His Ph.D. thesis is on "Quality of Data Modelling", his habilitation thesis is entitled "Knowledge Management Systems. Information and Communication Technologies for Knowledge Management". His academic career started in 1992 as research assistant at the Johannes-Kepler-University of Linz, Austria. From 1993 to 1995 he was with the Koblenz School of Corporate Management - Otto Beisheim Graduate School of Management (WHU) in Koblenz, Germany. From 1995 to 2002 he worked at the University of Regensburg, Germany, as research assistant and in 2002 as Visiting Professor. He worked as Visiting Assistant Professor at the Terry College of Business, University of Georgia in Athens, GA, USA, from 1998-1999. From 2002 to 2007, he held a Chair in MIS, Information Systems Leadership at the School of Business and Economics, Martin-Luther-University Halle-Wittenberg.
Since February 2007, he has been with the School of Management, Leopold-Franzens-University of Innsbruck, Austria. He leads the Information Systems unit as University Professor for Management Information Systems.

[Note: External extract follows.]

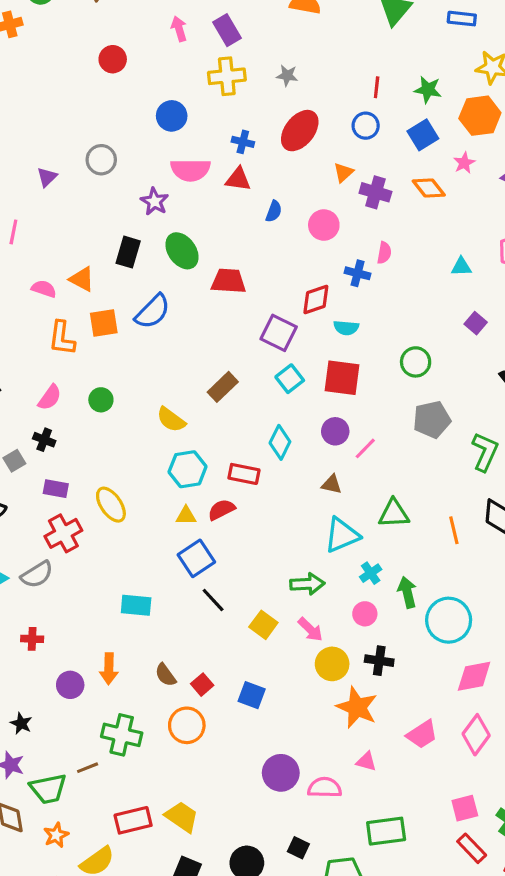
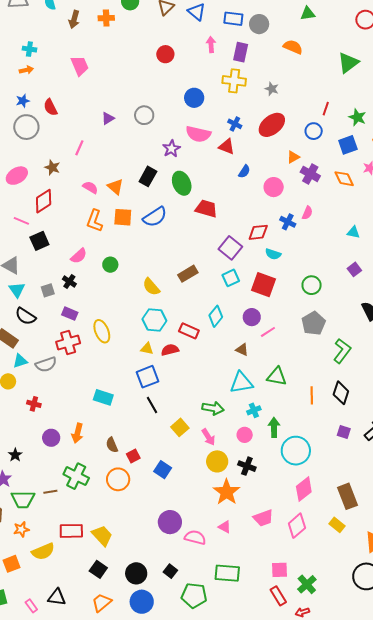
purple rectangle: (227, 30) -> (241, 52), turned 30
gray pentagon: (432, 420) -> (314, 323), turned -30
pink diamond: (474, 676) -> (304, 489), turned -40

He is editor as well as reviewer for a number of research journals, international conferences and serves as expert for the European Commission. He has published articles in a number of research journals, books and conference proceedings. His research interests include business process management, data management and business intelligence, flexible and adaptive information systems and knowledge management.

Abstract

Businesses and organizations are characterized by an increasing portion of knowledge-intensive work. Knowledge management instruments as combinations of organizational and information and communication technological measures can be used to improve productivity of knowledge-intensive work. If designed accordingly, knowledge portals can offer suitable platforms for the implementation of knowledge management instruments.
The development of knowledge portals involves substantial requirements for accessing and integrating data, documents and services. The consequent realization of these requirements leads to enterprise knowledge infrastructures. Implementation of both, instruments and infrastructurs, requires adequate modeling techniques that consider the specifics of modeling context in knowledge work, skills and competences of individuals, teams and communities, types and maturity levels of knowledge, processes and composition of knowledge management services.
The presentation reflects on characteristics of knowledge work, knowledge management instruments, knowledge portals and knowledge infrastructures and identifies key concepts for designing IT-based infrastructural solutions aimed at supporting organizational efficiency in handling knowledge.